Но беспристрастно судить о Екатерине не так-то легко — столь разноречивы свидетельства источников и суждения историков. Она была как раз из тех, кого одновременно и благословляли и проклинали. Представление о ней двоилось уже с самого начала ее царствования. Она триумфально пришла к власти, гвардейские полки присягали ей один за другим, но по восшествии ее на престол среди тех же гвардейцев начались волнения. Семеновский и Преображенский полки однажды всю ночь стояли под ружьем, не расходились, кричали, что хотят на престол Ивана Антоновича, и «называли императрицу поганою». Во время ее путешествия по Волге крестьяне приносили свечи, чтобы ставить перед ней, как перед божеством, а народные проповедники причисляли ее к племени антихристову. Впрочем, и там, где молились, и там, где проклинали, отношение было безличным: не лично к ней, а к царице вообще. Но уже в самом непосредственном окружении Екатерины (и даже в ее собственной семье) отношение к ней тоже было двойственно. Княгиня Дашкова одновременно и любит ее и ненавидит, говорит о темных пятнах на ее светлой короне. Державин восторженно восславил свою Фелицу, но он же потом с грустью поймет, что после близкого знакомства с прототипом второй Фелицы ему уже не написать (хотя от него этого очень ждали). И вместе с тем множество людей, хорошо и близко ее знавших, говорят не только о ее уме (ума ее никто никогда не отрицал), но о справедливости, незлобивости, обаянии.

Любопытно вглядеться в ее портреты. В Третьяковской галерее висит картина Левицкого «Екатерина II — законодательница». Картина чисто аллегорическая (а язык аллегории, как известно, был сложен и многоречив, над изображением надстраивалось целое здание рационалистических знаков, зрителю растолковывали их смысл, или он сам его уже знал, и всем тогда казалось, будто изображаемый сюжет становится возвышенней и понятней).

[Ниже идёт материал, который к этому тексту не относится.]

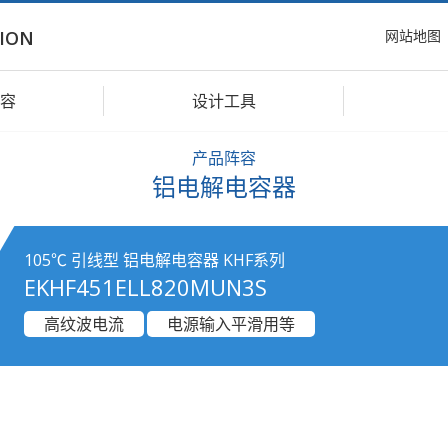
网站地图
ION
容
设计工具
产品阵容
铝电解电容器
105℃ 引线型 铝电解电容器 KHF系列
EKHF451ELL820MUN3S
高纹波电流
电源输入平滑用等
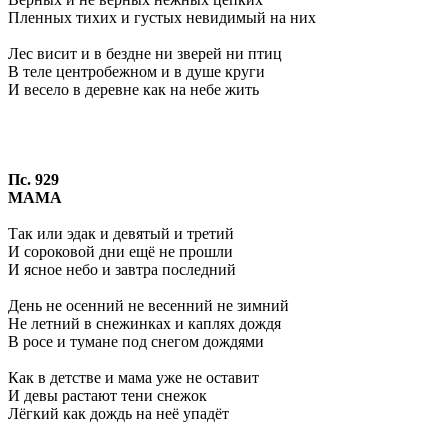
Пленных тихих и густых невидимый на них
Лес висит и в бездне ни зверей ни птиц
В теле центробежном и в душе круги
И весело в деревне как на небе жить
Пс. 929
МАМА
Так или эдак и девятый и третий
И сороковой дни ещё не прошли
И ясное небо и завтра последний
День не осенний не весенний не зимний
Не летний в снежинках и каплях дождя
В росе и тумане под снегом дождями
Как в детстве и мама уже не оставит
И девы растают тени снежок
Лёгкий как дождь на неё упадёт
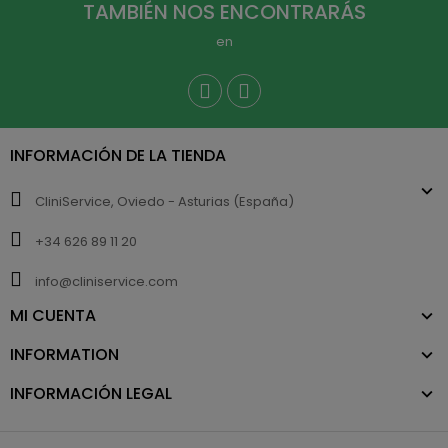
TAMBIÉN NOS ENCONTRARÁS
en
INFORMACIÓN DE LA TIENDA
CliniService, Oviedo - Asturias (España)
+34 626 89 11 20
info@cliniservice.com
MI CUENTA
INFORMATION
INFORMACIÓN LEGAL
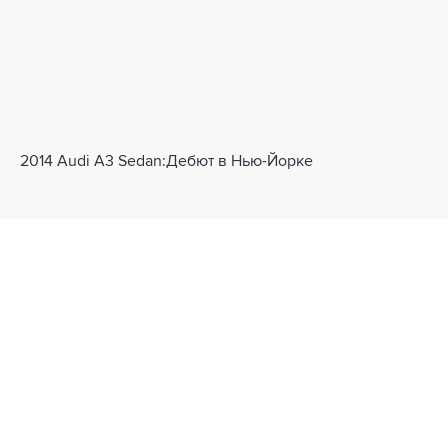
2014 Audi A3 Sedan:Дебют в Нью-Йорке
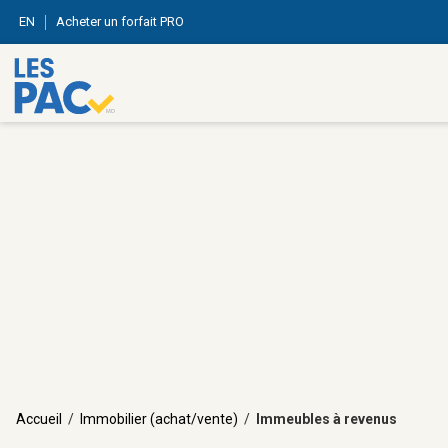
EN
Acheter un forfait PRO
Accueil
/
Immobilier (achat/vente)
/
Immeubles à revenus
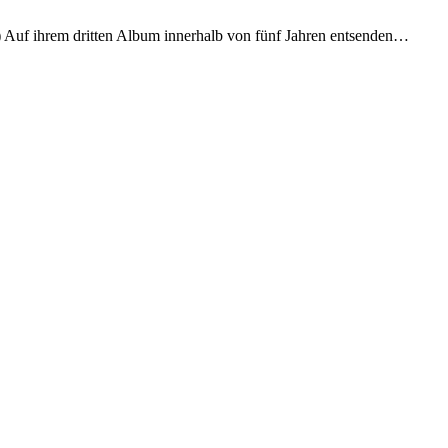
4) Auf ihrem dritten Album innerhalb von fünf Jahren entsenden…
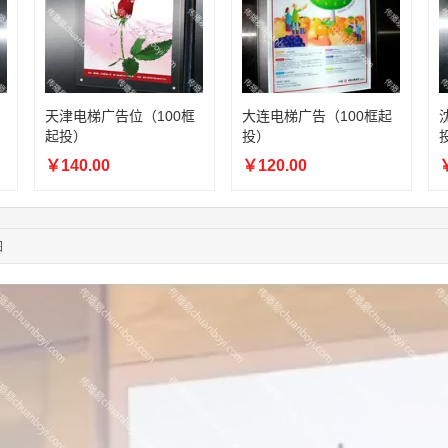
05:24:34
186****8762
联系了该媒体所在商家
06:11:20
166****9198
联系了该媒体所在商家
05:17:23
182****1341
联系了该媒体所在商家
03:00:41
153****4020
联系了该媒体所在商家
08:52:47
155****6115
联系了该媒体所在商家
天津电梯广告位（100框
大连电梯广告（100框起
03:27:46
181****7631
联系了该媒体所在商家
起投）
投）
03:18:49
173****0620
联系了该媒体所在商家
￥140.00
￥120.00
￥
03:20:56
156****3374
联系了该媒体所在商家
03:42:33
158****0746
联系了该媒体所在商家
01:59:39
189****2617
联系了该媒体所在商家
图
12:40:20
177****7961
联系了该媒体所在商家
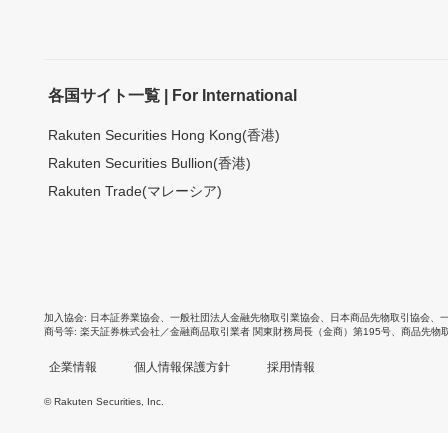
各国サイト一覧 | For International
Rakuten Securities Hong Kong(香港)
Rakuten Securities Bullion(香港)
Rakuten Trade(マレーシア)
加入協会
日本証券業協会
、
一般社団法人金融先物取引業協会
、
日本商品先物取引協会
、
商号等
楽天証券株式会社／金融商品取引業者 関東財務局長（金商）第195号、商品先物
企業情報
個人情報保護方針
採用情報
© Rakuten Securities, Inc.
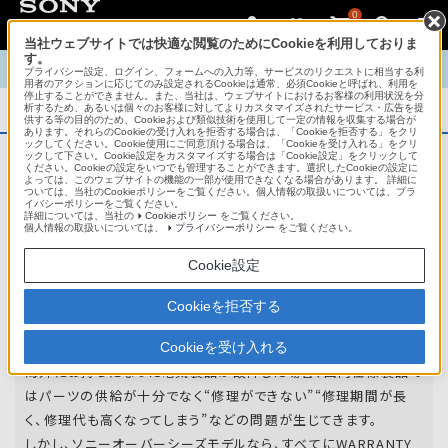
0
当社ウェブサイトでは快適な閲覧のためにCookieを利用しておりま
す。
TOP
商品概要
商品情報
English
中文
プライバシー設定、ログイン、フォームへの入力等、サービスのリクエストに相当する利
用者のアクションに応じてのみ設定されるCookieは通常、必須Cookieと呼ばれ、利用を
停止することができません。また、当社は、ウェブサイトにおけるお客様の利用状況を分
析するため、あるいは個々のお客様に対してよりカスタマイズされたサービス・広告を提
商品概要
供する等の目的のため、Cookieおよび類似技術を使用して一定の情報を収集する場合が
あります。それらのCookieの受け入れを拒否する場合は、「Cookieを拒否する」をクリ
ックしてください。Cookie使用にご同意頂ける場合は、「Cookieを受け入れる」をクリ
ックして下さい。Cookie設定をカスタマイズする場合は「Cookie設定」をクリックして
ください。Cookieの設定をいつでも管理することができます。選択したCookieの設定に
アフターサービス
よっては、このウェブサイトの機能の一部が使用できなくなる場合があります。 詳細に
ついては、当社のCookieポリシーをご覧ください。個人情報の取扱いについては、プラ
イバシーポリシーをご覧ください。
詳細については、当社の
Cookieポリシー
をご覧ください。
オーバーシーズモデルは、いろいろな国
個人情報の取扱いについては、
プライバシーポリシー
をご覧ください。
や
地域で共通の保証を実施しています。
Cookie設定
世界47の国や地域で共通の保証サービスを実施し
Cookieを拒否する
ています。
Cookieを受け入れる
海外にお持ちになった電気製品が故障した場合、国内仕様製品で
はパーツの供給が十分でなく“修理ができない”“修理期間が長
く、修理代も高くなってしまう”などの問題が生じてきます。
しかし、ソニーオーバーシーズモデルなら、すべてにWARRANTY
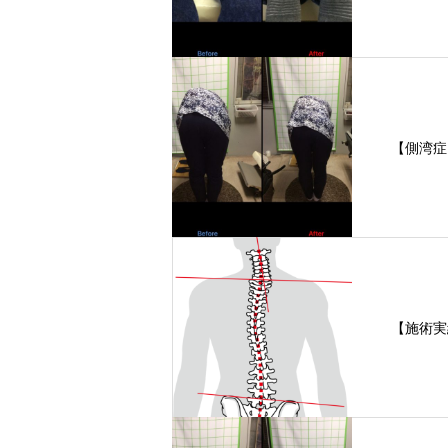
【側湾症
【施術実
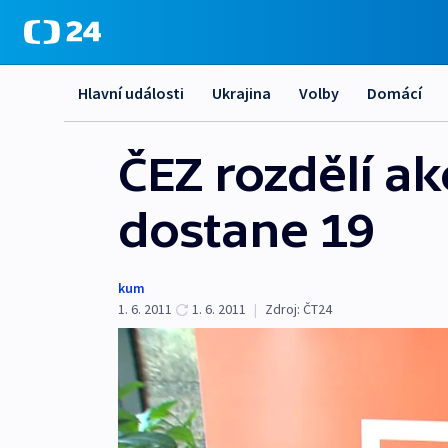
Hlavní události
Ukrajina
Volby
Domácí
ČEZ rozdělí ak
dostane 19
kum
1. 6. 2011
1. 6. 2011
|
Zdroj:
ČT24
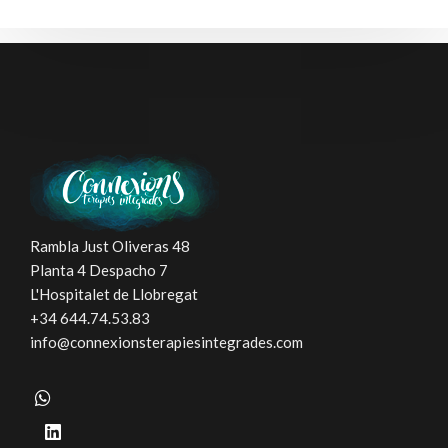
Rambla Just Oliveras 48
Planta 4 Despacho 7
L'Hospitalet de Llobregat
+34 644.74.53.83
info@connexionsterapiesintegrades.com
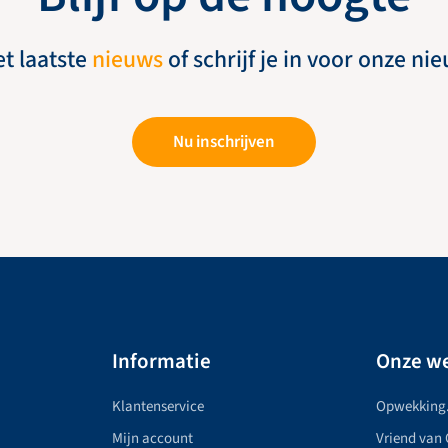
et laatste
nieuws
of schrijf je in voor onze ni
Nu inschrijven
Informatie
Onze we
Klantenservice
Opwekking
Mijn account
Vriend van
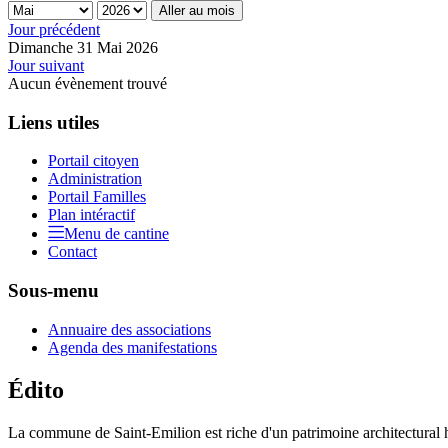
Aller au mois
Jour précédent
Dimanche 31 Mai 2026
Jour suivant
Aucun évènement trouvé
Liens utiles
Portail citoyen
Administration
Portail Familles
Plan intéractif
Menu de cantine
Contact
Sous-menu
Annuaire des associations
Agenda des manifestations
Édito
La commune de Saint-Emilion est riche d'un patrimoine architectural hi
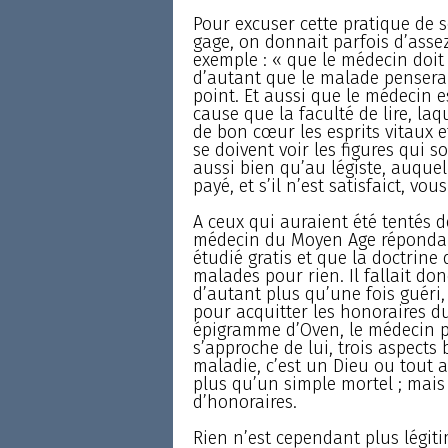
Pour excuser cette pratique de 
gage, on donnait parfois d’asse
exemple : « que le médecin doit
d’autant que le malade pensera 
point. Et aussi que le médecin e
cause que la faculté de lire, la
de bon cœur les esprits vitaux e
se doivent voir les figures qui s
aussi bien qu’au légiste, auquel 
payé, et s’il n’est satisfaict, vous
A ceux qui auraient été tentés d
médecin du Moyen Age répondait 
étudié gratis et que la doctrine 
malades pour rien. Il fallait donc,
d’autant plus qu’une fois guéri, 
pour acquitter les honoraires d
épigramme d’Oven, le médecin p
s’approche de lui, trois aspects 
maladie, c’est un Dieu ou tout a
plus qu’un simple mortel ; mais 
d’honoraires.
Rien n’est cependant plus légiti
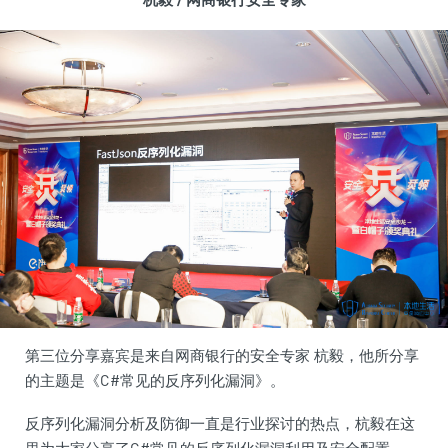
第三位分享嘉宾是来自网商银行的安全专家 杭毅，他所分享
的主题是《C#常见的反序列化漏洞》。
反序列化漏洞分析及防御一直是行业探讨的热点，杭毅在这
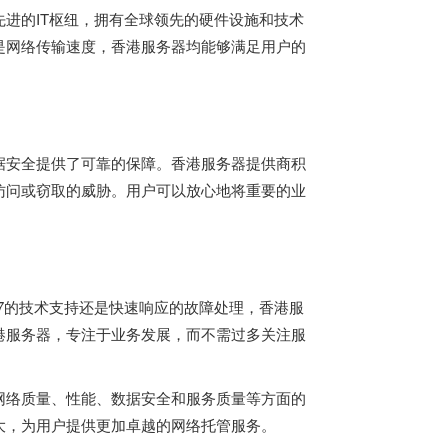
进的IT枢纽，拥有全球领先的硬件设施和技术
是网络传输速度，香港服务器均能够满足用户的
据安全提供了可靠的保障。香港服务器提供商积
访问或窃取的威胁。用户可以放心地将重要的业
/7的技术支持还是快速响应的故障处理，香港服
港服务器，专注于业务发展，而不需过多关注服
网络质量、性能、数据安全和服务质量等方面的
大，为用户提供更加卓越的网络托管服务。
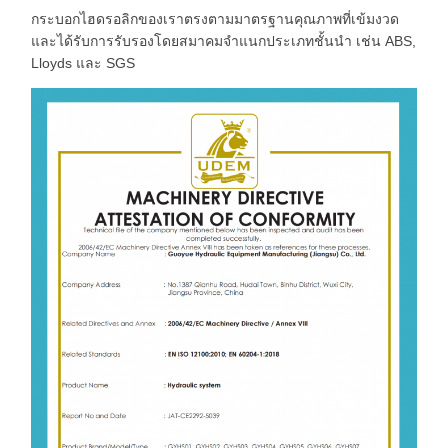
กระบอกไฮดรอลิกของเราตรงตามมาตรฐานคุณภาพที่เข้มงวด
และได้รับการรับรองโดยสมาคมจำแนกประเภทชั้นนำ เช่น ABS,
Lloyds และ SGS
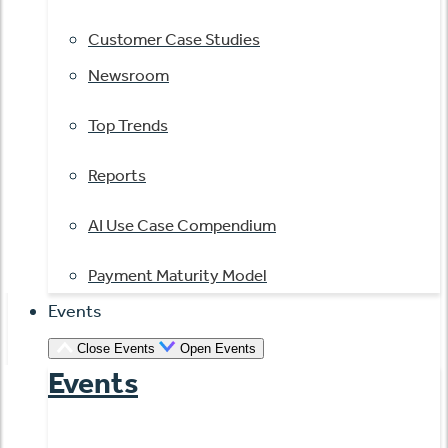
Customer Case Studies
Newsroom
Top Trends
Reports
AI Use Case Compendium
Payment Maturity Model
Events
Close Events
Open Events
Events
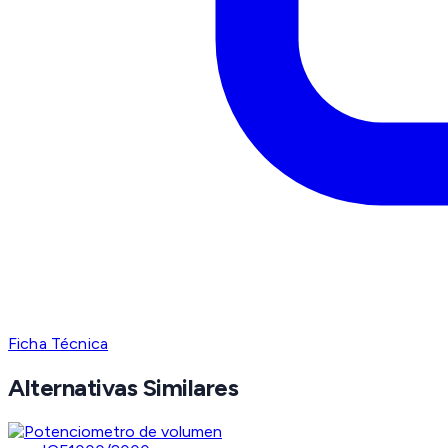
Ficha Técnica
Alternativas Similares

На картине — храм богини правосудия, сама богиня с весами в руках восседает на постаменте, но она отодвинута в сторону, потому что центральное место занято ее жрицей Екатериной. Царица сжигает на жертвенном огне алые маки (это значит, что она на благо общества приносит свой покой), у ног ее лежат книги, на книгах «вооруженный перунами» орел сторожит содержащиеся в них законы. Казалось бы, холодная умышленная аллегория, а картина получилась живой и горячей.